Per metà fuoco per metà abbandono

Creato da federica il 08/05/2018

 

Il romanzo racconta con grande intensità la storia di una giovane donna come tante se ne possono incontrare oggi. Sara è la mamma indaffarata e apprensiva di due bambini, la moglie abbandonata da un compagno che non riesce proprio a dimenticare, la figlia di un padre molto amato, alle prese con l’insorgere di una malattia degenerativa e ormai abituato alla sua nuova famiglia. La storia, ambientata in una Roma splendente eppure fredda, ruota attorno ai minimi drammi di una vita, comuni a tutti certamente ma per Sara sempre più profondi e difficili da ricomporre. Sabrina Nobile si rivela con questo romanzo una scrittrice davvero notevole, capace di allestire un piccolo, spinoso teatro di personaggi credibili, veri e palpitanti.

 

Mi cerco ma non ci sono più. Non riesco più a trovarmi da nessuna parte, eppure sono nascosta ovunque.”

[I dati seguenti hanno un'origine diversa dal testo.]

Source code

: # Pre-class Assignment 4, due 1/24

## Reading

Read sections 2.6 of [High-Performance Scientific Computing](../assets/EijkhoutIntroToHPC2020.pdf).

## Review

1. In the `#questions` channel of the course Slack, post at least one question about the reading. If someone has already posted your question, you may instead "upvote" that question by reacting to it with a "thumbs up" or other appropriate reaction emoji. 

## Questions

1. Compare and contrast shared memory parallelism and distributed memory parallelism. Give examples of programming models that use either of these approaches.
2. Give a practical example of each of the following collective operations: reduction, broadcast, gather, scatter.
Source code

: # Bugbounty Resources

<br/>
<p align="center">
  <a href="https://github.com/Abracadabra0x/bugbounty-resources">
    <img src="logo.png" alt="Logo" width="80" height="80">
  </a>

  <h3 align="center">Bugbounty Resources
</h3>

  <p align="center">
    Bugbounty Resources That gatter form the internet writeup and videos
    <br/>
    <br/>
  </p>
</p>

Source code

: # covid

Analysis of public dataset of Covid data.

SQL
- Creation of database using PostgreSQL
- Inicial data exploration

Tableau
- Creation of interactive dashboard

“Mi sentivo raccolta, tenuta insieme, completamente tranquilla. La sospensione di quell’attimo era immersa bella materia del sogno, eravamo spostati in un altro tempo lento, nel mondo dietro il mondo, nel luogo da dive eravamo venuti.”

Il titolo colpisce già come un pugno in pieno viso. Solamente da quello si percepisce l’abbandono e la disperazione che permea tutto il libro. Un titolo pregnante, poeticamente doloroso ma perfettamente calzante. L’abbandono è il tema principale di questa storia, un abbandono che non riguarda solo le persone che circondano la protagonista, ma principalmente riguarda se stessa, come individuo, come donna, un abbandono da parte del suo stesso corpo che non sente più suo, una donna che non si riconosce più in nulla. Durante la lettura ti senti parte della coscienza e della vita di questa donna, di ogni singola emozione e perdita. Ti ritrovi davanti un volto che potrebbe rispecchiare qualsiasi persona incontrata per strada, non ha nulla di eccezionale, nulla di unico, niente che vada fuori dall’ordinario, ma è proprio questo essere normale, questo provare sentimenti comuni a tutti, questo senso di spaesamento, perdizione, dolore, che la fa sentire ancora più vicina a chiunque di noi. Il dolore della solitudine risalta in tutto il suo turbamento, una donna ferita, come un’animale morente, che all’improvviso vede scardinare le sue certezze d’amore, di coppia, le certezze di una vita in comune con un uomo che credeva essere suo, la perdita di un padre che suo non è mai stato realmente. E anche se il fuoco vacilla, vorrebbe spegnersi, si ritira, la fiamma non può avere fine, perché la forza di ogni donna è infinita, e dopo ogni fase dolorosa della vita bisogna alimentare quel fuoco, bisogna farlo ardere dentro se stessi, riempirlo di tizzoni ardenti e incitarlo a splendere, indipendentemente da chiunque all’infuori di noi voglia soffocarlo, e così è per la protagonista, nel fuoco che le arde dentro per la vita deve trovare la forza di potersi guardare negli occhi e amarsi indipendentemente da chiunque non gradisce più stare al suo fianco, senza colpevolizzare se stessa per le mancanze degli altri. Una scrittura delicata e intima, che scava nelle emozioni e tocca l’anima. Sicuramente una bellissima scoperta per un romanzo che merita di essere letto e apprezzato.

 

Sabrina Nobile è conduttrice televisiva e radiofonica, conosciuta dal grande pubblico come volto del programma Le iene. Questo è il suo primo romanzo.